Эмиль Офин - Формула ЧЧ
Федя привстал несмело.
— Можно, я починю?
— А ты разве понимаешь? Федя оживился.
— Он так просто испортиться не может! Видите? Вот здесь пломбочка и здесь. Они на заводе поставлены, чтобы никто зря не ковырялся. Да и лампочка не горит. Скорее всего в проводе получилось… Можно, теть Вера?
— Гляди не доломай.
Вера Васильевна сняла с плиты чайник, достала из шкафчика сахар, принялась нарезать батон, колбасу. А Федя начал ощупывать электрошнур, идущий от штепселя к холодильнику.

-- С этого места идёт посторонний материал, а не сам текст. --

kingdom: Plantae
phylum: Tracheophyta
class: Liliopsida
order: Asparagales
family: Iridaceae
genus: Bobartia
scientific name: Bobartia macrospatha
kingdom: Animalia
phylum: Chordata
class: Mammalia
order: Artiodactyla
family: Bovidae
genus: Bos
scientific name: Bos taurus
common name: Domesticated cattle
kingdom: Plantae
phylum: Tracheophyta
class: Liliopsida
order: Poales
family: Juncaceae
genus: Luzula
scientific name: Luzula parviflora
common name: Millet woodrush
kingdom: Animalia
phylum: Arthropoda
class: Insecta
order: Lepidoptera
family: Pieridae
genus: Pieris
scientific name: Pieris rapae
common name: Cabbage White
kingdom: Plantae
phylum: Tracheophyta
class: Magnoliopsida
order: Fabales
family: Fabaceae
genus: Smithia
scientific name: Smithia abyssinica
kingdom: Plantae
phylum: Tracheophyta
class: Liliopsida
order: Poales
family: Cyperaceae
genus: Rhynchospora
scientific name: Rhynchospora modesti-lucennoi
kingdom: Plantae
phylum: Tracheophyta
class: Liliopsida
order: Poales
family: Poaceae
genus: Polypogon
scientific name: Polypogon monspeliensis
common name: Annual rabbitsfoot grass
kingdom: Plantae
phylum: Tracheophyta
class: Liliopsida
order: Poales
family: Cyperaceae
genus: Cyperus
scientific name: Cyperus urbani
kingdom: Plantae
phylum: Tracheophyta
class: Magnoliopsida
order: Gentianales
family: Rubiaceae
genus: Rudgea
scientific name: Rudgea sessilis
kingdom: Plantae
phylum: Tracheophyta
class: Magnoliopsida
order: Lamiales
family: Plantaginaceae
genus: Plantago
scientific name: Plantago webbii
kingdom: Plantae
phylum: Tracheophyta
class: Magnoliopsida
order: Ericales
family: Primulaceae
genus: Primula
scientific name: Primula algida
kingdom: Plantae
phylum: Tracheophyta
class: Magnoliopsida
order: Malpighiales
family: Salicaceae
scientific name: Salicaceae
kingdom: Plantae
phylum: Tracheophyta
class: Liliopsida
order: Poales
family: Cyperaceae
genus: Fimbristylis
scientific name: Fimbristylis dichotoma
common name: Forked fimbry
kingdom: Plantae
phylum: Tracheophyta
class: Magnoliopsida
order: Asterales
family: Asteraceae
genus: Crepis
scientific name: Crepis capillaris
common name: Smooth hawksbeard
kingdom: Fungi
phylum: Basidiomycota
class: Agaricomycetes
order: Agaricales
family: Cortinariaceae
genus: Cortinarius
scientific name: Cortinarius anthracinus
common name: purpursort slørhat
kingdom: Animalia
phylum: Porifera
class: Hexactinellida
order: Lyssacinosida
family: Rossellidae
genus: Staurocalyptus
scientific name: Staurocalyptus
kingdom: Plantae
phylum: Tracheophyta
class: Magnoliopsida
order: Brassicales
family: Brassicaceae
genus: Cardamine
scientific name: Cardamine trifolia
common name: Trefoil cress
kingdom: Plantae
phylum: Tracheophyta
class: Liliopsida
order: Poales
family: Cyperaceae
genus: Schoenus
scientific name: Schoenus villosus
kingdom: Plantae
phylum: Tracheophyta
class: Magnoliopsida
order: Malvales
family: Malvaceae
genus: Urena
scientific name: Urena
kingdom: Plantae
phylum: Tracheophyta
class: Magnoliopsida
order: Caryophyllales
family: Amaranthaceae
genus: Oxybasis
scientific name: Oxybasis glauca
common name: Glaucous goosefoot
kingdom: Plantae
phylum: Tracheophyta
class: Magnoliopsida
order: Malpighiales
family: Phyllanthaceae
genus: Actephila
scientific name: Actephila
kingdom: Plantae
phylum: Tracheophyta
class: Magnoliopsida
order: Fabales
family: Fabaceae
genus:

Клим вертелся тут же — чем бы помочь?
— Федя, может, нам сфотографировать холодильник?
— Это ещё зачем?
— Ну… Крупно увеличим, найдем повреждение.
— Да я и так нашел. Гляди, оплетка цела, а провод в серединке лопнул. Давай ножницы!
Клим метнулся в комнату, принес ножницы. Федя быстро и ловко сделал все, что полагалось.
— Можно, теперь я включу, Федя?
— Давай.
Клим с опаской сунул вилку в штепсельную розетку. Лампочка в холодильнике зажглась.
— Вот здорово, мама!
Вера Васильевна взъерошила Федины светлые волосы, подтолкнула его к столу.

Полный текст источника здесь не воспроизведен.